GOAL OF THE EXERCISE » Output every line of the listing, exactly and completely.

[Start of Attachment]

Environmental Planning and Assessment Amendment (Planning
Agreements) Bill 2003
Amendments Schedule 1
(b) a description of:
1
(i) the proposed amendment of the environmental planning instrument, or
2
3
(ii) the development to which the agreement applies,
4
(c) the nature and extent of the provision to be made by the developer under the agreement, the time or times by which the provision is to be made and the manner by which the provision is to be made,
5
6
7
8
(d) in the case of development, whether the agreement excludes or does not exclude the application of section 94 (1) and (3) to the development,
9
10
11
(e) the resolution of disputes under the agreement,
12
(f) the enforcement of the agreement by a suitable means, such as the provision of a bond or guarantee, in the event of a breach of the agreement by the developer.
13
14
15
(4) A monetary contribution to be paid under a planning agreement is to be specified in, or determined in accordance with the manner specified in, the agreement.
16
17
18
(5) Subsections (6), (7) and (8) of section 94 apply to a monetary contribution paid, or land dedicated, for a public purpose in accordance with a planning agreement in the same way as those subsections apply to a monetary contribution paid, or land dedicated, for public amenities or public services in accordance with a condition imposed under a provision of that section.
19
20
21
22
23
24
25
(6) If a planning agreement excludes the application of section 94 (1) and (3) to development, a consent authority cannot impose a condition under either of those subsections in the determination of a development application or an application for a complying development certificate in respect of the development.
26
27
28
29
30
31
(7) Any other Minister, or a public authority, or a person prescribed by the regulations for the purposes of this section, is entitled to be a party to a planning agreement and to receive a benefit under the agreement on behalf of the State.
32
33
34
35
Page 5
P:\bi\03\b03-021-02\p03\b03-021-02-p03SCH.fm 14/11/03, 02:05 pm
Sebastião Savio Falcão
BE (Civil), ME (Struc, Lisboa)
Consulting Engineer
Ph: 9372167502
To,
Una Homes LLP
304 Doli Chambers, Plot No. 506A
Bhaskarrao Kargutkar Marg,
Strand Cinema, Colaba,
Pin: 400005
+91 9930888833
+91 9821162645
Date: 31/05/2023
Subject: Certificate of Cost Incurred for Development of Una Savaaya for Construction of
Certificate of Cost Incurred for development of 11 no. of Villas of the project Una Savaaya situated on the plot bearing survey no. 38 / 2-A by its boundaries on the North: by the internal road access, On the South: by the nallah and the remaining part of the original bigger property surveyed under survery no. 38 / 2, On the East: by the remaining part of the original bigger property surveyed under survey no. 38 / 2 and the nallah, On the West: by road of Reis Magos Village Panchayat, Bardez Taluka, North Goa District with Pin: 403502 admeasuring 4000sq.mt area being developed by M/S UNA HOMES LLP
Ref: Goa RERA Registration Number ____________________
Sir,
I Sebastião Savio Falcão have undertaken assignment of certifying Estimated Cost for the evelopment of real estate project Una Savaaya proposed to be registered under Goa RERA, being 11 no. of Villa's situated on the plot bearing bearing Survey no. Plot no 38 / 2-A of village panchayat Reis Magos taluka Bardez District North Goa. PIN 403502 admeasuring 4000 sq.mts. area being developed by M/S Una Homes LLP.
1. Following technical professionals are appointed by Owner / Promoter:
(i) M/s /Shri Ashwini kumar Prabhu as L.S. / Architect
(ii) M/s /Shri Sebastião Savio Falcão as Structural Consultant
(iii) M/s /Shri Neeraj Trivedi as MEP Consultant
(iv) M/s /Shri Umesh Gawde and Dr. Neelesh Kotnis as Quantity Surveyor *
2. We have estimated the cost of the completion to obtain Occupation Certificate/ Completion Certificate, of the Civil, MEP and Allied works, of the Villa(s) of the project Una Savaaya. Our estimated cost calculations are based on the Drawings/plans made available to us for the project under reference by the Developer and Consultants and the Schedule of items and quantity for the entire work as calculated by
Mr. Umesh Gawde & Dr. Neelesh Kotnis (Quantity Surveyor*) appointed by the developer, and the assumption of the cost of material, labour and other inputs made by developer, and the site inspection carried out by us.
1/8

[End of Attachment]

EXERCISE OUTPUT »
Environmental Planning and Assessment Amendment (Planning
Agreements) Bill 2003
Amendments Schedule 1
(b) a description of:
1
(i) the proposed amendment of the environmental planning instrument, or
2
3
(ii) the development to which the agreement applies,
4
(c) the nature and extent of the provision to be made by the developer under the agreement, the time or times by which the provision is to be made and the manner by which the provision is to be made,
5
6
7
8
(d) in the case of development, whether the agreement excludes or does not exclude the application of section 94 (1) and (3) to the development,
9
10
11
(e) the resolution of disputes under the agreement,
12
(f) the enforcement of the agreement by a suitable means, such as the provision of a bond or guarantee, in the event of a breach of the agreement by the developer.
13
14
15
(4) A monetary contribution to be paid under a planning agreement is to be specified in, or determined in accordance with the manner specified in, the agreement.
16
17
18
(5) Subsections (6), (7) and (8) of section 94 apply to a monetary contribution paid, or land dedicated, for a public purpose in accordance with a planning agreement in the same way as those subsections apply to a monetary contribution paid, or land dedicated, for public amenities or public services in accordance with a condition imposed under a provision of that section.
19
20
21
22
23
24
25
(6) If a planning agreement excludes the application of section 94 (1) and (3) to development, a consent authority cannot impose a condition under either of those subsections in the determination of a development application or an application for a complying development certificate in respect of the development.
26
27
28
29
30
31
(7) Any other Minister, or a public authority, or a person prescribed by the regulations for the purposes of this section, is entitled to be a party to a planning agreement and to receive a benefit under the agreement on behalf of the State.
32
33
34
35
Page 5
P:\bi\03\b03-021-02\p03\b03-021-02-p03SCH.fm 14/11/03, 02:05 pm
Sebastião Savio Falcão
BE (Civil), ME (Struc, Lisboa)
Consulting Engineer
Ph: 9372167502
To,
Una Homes LLP
304 Doli Chambers, Plot No. 506A
Bhaskarrao Kargutkar Marg,
Strand Cinema, Colaba,
Pin: 400005
+91 9930888833
+91 9821162645
Date: 31/05/2023
Subject: Certificate of Cost Incurred for Development of Una Savaaya for Construction of
Certificate of Cost Incurred for development of 11 no. of Villas of the project Una Savaaya situated on the plot bearing survey no. 38 / 2-A by its boundaries on the North: by the internal road access, On the South: by the nallah and the remaining part of the original bigger property surveyed under survery no. 38 / 2, On the East: by the remaining part of the original bigger property surveyed under survey no. 38 / 2 and the nallah, On the West: by road of Reis Magos Village Panchayat, Bardez Taluka, North Goa District with Pin: 403502 admeasuring 4000sq.mt area being developed by M/S UNA HOMES LLP
Ref: Goa RERA Registration Number ____________________
Sir,
I Sebastião Savio Falcão have undertaken assignment of certifying Estimated Cost for the evelopment of real estate project Una Savaaya proposed to be registered under Goa RERA, being 11 no. of Villa's situated on the plot bearing bearing Survey no. Plot no 38 / 2-A of village panchayat Reis Magos taluka Bardez District North Goa. PIN 403502 admeasuring 4000 sq.mts. area being developed by M/S Una Homes LLP.
1. Following technical professionals are appointed by Owner / Promoter:
(i) M/s /Shri Ashwini kumar Prabhu as L.S. / Architect
(ii) M/s /Shri Sebastião Savio Falcão as Structural Consultant
(iii) M/s /Shri Neeraj Trivedi as MEP Consultant
(iv) M/s /Shri Umesh Gawde and Dr. Neelesh Kotnis as Quantity Surveyor *
2. We have estimated the cost of the completion to obtain Occupation Certificate/ Completion Certificate, of the Civil, MEP and Allied works, of the Villa(s) of the project Una Savaaya. Our estimated cost calculations are based on the Drawings/plans made available to us for the project under reference by the Developer and Consultants and the Schedule of items and quantity for the entire work as calculated by
Mr. Umesh Gawde & Dr. Neelesh Kotnis (Quantity Surveyor*) appointed by the developer, and the assumption of the cost of material, labour and other inputs made by developer, and the site inspection carried out by us.
1/8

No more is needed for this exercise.